The web will die if regular people can't publish.
Yes, even if it is just a picture of your cat.
It will become television. The home-shopping channel, mainly.
It would be really nice if I could put a review on amazon.com which is actually just transclusion from my own web space running on my own computer in my own home, with a permanent URL. Maybe I have all kinds of neat tools running there to manage it.
This is how I envision the ideal web working.
But I don't yet have an idea on how to implement it so that it works and people use it!
(There is a company developing a little application to help you run a personal webserver at home, but I forget the name...)
Permalink to Comment2. Stowe Boyd on October 7, 2003 3:06 PM writes...
The dichotomy between an Amazon review and one's own blog is a reflection of digital reputation being spread all over the place.

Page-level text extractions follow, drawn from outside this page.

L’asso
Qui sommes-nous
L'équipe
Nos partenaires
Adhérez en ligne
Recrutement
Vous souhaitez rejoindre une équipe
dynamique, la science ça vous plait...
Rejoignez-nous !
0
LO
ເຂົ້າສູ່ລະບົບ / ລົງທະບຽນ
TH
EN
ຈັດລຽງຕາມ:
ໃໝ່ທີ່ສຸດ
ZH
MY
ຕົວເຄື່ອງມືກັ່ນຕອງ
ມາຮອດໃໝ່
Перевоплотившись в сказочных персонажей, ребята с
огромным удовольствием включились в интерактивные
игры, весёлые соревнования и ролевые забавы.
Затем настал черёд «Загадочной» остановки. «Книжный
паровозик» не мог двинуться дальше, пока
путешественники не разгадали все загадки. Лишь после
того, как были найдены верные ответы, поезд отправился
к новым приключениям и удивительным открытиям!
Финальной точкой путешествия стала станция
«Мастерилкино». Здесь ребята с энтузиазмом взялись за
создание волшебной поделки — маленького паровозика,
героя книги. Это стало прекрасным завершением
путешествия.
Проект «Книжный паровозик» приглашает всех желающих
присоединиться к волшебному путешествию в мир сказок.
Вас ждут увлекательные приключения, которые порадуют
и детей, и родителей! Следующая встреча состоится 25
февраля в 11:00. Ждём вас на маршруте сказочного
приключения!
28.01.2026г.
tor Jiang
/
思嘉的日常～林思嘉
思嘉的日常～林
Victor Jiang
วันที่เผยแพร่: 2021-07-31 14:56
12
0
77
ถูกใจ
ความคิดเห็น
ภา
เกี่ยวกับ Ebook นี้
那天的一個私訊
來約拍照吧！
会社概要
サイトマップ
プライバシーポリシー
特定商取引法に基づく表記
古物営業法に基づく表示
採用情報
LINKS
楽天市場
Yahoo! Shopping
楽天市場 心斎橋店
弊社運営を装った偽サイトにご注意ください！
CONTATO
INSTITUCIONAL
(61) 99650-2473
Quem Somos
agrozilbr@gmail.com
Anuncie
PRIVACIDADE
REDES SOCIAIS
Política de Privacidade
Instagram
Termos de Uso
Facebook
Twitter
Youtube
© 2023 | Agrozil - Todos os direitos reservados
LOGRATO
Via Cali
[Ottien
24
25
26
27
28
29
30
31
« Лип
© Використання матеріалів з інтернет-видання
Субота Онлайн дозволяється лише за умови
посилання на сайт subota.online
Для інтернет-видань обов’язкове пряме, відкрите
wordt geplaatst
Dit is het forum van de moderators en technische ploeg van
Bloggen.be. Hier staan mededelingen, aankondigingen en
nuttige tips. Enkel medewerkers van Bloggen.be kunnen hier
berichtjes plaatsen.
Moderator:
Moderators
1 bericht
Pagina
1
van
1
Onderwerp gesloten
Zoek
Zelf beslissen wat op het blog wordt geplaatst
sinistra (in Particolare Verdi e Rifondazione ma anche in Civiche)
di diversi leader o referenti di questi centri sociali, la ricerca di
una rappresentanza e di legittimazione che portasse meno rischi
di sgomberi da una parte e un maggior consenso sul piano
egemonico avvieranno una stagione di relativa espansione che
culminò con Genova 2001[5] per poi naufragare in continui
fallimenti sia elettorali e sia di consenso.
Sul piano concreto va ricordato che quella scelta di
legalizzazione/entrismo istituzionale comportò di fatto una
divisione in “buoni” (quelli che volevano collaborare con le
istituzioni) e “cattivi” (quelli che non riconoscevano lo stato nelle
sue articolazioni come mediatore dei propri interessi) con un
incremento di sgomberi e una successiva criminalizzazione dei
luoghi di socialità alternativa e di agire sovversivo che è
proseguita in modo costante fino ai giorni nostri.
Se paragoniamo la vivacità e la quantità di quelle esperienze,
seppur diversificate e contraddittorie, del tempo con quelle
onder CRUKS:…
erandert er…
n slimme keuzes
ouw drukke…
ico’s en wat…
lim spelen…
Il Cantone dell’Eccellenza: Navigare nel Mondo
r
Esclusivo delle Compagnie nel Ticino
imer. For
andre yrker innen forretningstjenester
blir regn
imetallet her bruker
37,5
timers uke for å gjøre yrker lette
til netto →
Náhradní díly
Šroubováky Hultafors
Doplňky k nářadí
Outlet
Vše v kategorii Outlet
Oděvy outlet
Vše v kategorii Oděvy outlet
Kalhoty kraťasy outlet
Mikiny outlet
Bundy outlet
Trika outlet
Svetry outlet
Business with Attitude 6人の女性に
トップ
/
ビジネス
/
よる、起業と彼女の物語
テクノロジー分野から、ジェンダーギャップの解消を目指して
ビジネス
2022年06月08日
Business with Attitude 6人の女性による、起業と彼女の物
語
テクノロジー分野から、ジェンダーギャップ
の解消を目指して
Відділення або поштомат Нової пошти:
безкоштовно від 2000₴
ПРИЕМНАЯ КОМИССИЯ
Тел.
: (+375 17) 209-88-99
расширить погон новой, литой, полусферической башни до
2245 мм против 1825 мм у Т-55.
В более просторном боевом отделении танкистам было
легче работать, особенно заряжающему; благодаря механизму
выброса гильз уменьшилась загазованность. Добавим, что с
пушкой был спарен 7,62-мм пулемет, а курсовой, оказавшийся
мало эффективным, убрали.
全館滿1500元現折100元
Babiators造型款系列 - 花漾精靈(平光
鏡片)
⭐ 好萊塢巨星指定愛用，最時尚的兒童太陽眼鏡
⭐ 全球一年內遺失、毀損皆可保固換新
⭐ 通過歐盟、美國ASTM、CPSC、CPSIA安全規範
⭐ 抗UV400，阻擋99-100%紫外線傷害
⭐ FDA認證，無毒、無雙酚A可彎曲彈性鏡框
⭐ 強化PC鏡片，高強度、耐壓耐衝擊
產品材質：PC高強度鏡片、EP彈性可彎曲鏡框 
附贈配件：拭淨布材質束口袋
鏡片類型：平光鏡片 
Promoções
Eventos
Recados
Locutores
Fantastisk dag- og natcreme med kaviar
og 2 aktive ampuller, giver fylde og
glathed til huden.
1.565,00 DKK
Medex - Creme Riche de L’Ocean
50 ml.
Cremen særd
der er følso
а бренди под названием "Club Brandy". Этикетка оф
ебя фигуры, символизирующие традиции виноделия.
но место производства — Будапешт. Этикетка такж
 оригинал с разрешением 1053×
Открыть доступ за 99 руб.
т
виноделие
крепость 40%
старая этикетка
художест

What would be really helpful would be a system that collects and colates all the scraps and snippets of writing and commentary that folks leave behind them on the social web, so that these can be related together in some useful way.
We have ten thousand islands where insights and observations (like this comment) are written, perhaps read by others, and then lost in the fog of the web.
Permalink to Comment3. Shows on TV on April 28, 2004 2:24 AM writes...
Blogging is already mainstream... the weatherman is doing it... the local pet strore is doing... hell - I'm even doing it.